Task prompt:
Each of the lines below must be written out exactly as shown.

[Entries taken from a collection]
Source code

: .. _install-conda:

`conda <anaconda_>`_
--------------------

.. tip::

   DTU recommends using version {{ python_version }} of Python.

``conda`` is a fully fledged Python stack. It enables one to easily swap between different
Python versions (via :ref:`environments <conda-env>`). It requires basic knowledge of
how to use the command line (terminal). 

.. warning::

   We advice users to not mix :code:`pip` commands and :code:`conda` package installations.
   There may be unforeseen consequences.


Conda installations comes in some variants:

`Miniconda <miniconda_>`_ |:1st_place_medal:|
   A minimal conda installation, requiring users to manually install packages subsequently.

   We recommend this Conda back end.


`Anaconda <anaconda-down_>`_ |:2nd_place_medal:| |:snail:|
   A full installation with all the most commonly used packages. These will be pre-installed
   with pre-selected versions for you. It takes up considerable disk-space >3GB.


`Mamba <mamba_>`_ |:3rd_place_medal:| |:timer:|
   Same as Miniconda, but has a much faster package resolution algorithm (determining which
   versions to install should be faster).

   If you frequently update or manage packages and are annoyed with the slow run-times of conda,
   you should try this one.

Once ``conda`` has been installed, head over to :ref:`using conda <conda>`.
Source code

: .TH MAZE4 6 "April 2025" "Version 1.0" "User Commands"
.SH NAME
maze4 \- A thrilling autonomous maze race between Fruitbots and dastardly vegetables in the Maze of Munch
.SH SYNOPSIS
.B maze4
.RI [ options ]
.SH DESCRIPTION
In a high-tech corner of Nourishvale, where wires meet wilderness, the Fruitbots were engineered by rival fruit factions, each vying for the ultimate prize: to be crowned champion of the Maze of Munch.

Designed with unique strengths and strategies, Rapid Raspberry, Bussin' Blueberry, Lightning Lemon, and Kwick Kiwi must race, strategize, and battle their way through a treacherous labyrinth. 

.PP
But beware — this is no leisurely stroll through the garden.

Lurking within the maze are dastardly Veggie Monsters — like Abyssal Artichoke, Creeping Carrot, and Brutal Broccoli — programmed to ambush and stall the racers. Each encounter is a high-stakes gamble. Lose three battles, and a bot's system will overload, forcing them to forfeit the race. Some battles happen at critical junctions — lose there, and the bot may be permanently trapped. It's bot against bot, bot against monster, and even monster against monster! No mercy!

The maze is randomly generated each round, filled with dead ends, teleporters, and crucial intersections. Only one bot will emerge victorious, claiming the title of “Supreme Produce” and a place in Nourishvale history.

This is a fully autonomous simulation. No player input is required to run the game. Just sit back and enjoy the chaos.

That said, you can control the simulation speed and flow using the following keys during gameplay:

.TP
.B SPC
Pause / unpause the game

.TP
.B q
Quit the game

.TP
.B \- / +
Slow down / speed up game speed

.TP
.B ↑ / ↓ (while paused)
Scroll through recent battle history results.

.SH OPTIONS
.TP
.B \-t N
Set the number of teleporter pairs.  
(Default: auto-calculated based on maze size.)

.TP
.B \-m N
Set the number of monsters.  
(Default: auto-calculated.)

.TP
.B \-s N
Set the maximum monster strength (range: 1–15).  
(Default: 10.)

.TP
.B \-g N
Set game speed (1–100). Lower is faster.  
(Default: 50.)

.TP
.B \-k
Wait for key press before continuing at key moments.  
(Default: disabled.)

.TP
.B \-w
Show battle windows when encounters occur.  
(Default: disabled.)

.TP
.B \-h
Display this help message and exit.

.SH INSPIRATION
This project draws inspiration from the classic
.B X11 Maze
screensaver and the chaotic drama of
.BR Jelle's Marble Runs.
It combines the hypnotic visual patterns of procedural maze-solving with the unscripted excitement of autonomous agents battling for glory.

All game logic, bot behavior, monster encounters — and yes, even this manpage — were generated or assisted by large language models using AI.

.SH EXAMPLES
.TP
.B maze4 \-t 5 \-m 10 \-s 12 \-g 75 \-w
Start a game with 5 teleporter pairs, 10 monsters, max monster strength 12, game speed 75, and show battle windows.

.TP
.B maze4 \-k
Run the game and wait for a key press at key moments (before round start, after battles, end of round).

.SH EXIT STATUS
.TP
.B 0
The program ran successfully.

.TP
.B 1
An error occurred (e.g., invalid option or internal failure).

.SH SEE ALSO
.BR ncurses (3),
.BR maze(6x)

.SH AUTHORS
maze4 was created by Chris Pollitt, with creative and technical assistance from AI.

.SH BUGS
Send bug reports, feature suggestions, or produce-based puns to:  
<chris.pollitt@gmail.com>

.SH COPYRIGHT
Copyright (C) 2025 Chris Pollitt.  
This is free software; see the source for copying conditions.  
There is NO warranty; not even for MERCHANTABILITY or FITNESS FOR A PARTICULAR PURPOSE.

Exercise result:
Source code

: .. _install-conda:

`conda <anaconda_>`_
--------------------

.. tip::

   DTU recommends using version {{ python_version }} of Python.

``conda`` is a fully fledged Python stack. It enables one to easily swap between different
Python versions (via :ref:`environments <conda-env>`). It requires basic knowledge of
how to use the command line (terminal). 

.. warning::

   We advice users to not mix :code:`pip` commands and :code:`conda` package installations.
   There may be unforeseen consequences.


Conda installations comes in some variants:

`Miniconda <miniconda_>`_ |:1st_place_medal:|
   A minimal conda installation, requiring users to manually install packages subsequently.

   We recommend this Conda back end.


`Anaconda <anaconda-down_>`_ |:2nd_place_medal:| |:snail:|
   A full installation with all the most commonly used packages. These will be pre-installed
   with pre-selected versions for you. It takes up considerable disk-space >3GB.


`Mamba <mamba_>`_ |:3rd_place_medal:| |:timer:|
   Same as Miniconda, but has a much faster package resolution algorithm (determining which
   versions to install should be faster).

   If you frequently update or manage packages and are annoyed with the slow run-times of conda,
   you should try this one.

Once ``conda`` has been installed, head over to :ref:`using conda <conda>`.
Source code

: .TH MAZE4 6 "April 2025" "Version 1.0" "User Commands"
.SH NAME
maze4 \- A thrilling autonomous maze race between Fruitbots and dastardly vegetables in the Maze of Munch
.SH SYNOPSIS
.B maze4
.RI [ options ]
.SH DESCRIPTION
In a high-tech corner of Nourishvale, where wires meet wilderness, the Fruitbots were engineered by rival fruit factions, each vying for the ultimate prize: to be crowned champion of the Maze of Munch.

Designed with unique strengths and strategies, Rapid Raspberry, Bussin' Blueberry, Lightning Lemon, and Kwick Kiwi must race, strategize, and battle their way through a treacherous labyrinth. 

.PP
But beware — this is no leisurely stroll through the garden.

Lurking within the maze are dastardly Veggie Monsters — like Abyssal Artichoke, Creeping Carrot, and Brutal Broccoli — programmed to ambush and stall the racers. Each encounter is a high-stakes gamble. Lose three battles, and a bot's system will overload, forcing them to forfeit the race. Some battles happen at critical junctions — lose there, and the bot may be permanently trapped. It's bot against bot, bot against monster, and even monster against monster! No mercy!

The maze is randomly generated each round, filled with dead ends, teleporters, and crucial intersections. Only one bot will emerge victorious, claiming the title of “Supreme Produce” and a place in Nourishvale history.

This is a fully autonomous simulation. No player input is required to run the game. Just sit back and enjoy the chaos.

That said, you can control the simulation speed and flow using the following keys during gameplay:

.TP
.B SPC
Pause / unpause the game

.TP
.B q
Quit the game

.TP
.B \- / +
Slow down / speed up game speed

.TP
.B ↑ / ↓ (while paused)
Scroll through recent battle history results.

.SH OPTIONS
.TP
.B \-t N
Set the number of teleporter pairs.  
(Default: auto-calculated based on maze size.)

.TP
.B \-m N
Set the number of monsters.  
(Default: auto-calculated.)

.TP
.B \-s N
Set the maximum monster strength (range: 1–15).  
(Default: 10.)

.TP
.B \-g N
Set game speed (1–100). Lower is faster.  
(Default: 50.)

.TP
.B \-k
Wait for key press before continuing at key moments.  
(Default: disabled.)

.TP
.B \-w
Show battle windows when encounters occur.  
(Default: disabled.)

.TP
.B \-h
Display this help message and exit.

.SH INSPIRATION
This project draws inspiration from the classic
.B X11 Maze
screensaver and the chaotic drama of
.BR Jelle's Marble Runs.
It combines the hypnotic visual patterns of procedural maze-solving with the unscripted excitement of autonomous agents battling for glory.

All game logic, bot behavior, monster encounters — and yes, even this manpage — were generated or assisted by large language models using AI.

.SH EXAMPLES
.TP
.B maze4 \-t 5 \-m 10 \-s 12 \-g 75 \-w
Start a game with 5 teleporter pairs, 10 monsters, max monster strength 12, game speed 75, and show battle windows.

.TP
.B maze4 \-k
Run the game and wait for a key press at key moments (before round start, after battles, end of round).

.SH EXIT STATUS
.TP
.B 0
The program ran successfully.

.TP
.B 1
An error occurred (e.g., invalid option or internal failure).

.SH SEE ALSO
.BR ncurses (3),
.BR maze(6x)

.SH AUTHORS
maze4 was created by Chris Pollitt, with creative and technical assistance from AI.

.SH BUGS
Send bug reports, feature suggestions, or produce-based puns to:  
<chris.pollitt@gmail.com>

.SH COPYRIGHT
Copyright (C) 2025 Chris Pollitt.  
This is free software; see the source for copying conditions.  
There is NO warranty; not even for MERCHANTABILITY or FITNESS FOR A PARTICULAR PURPOSE.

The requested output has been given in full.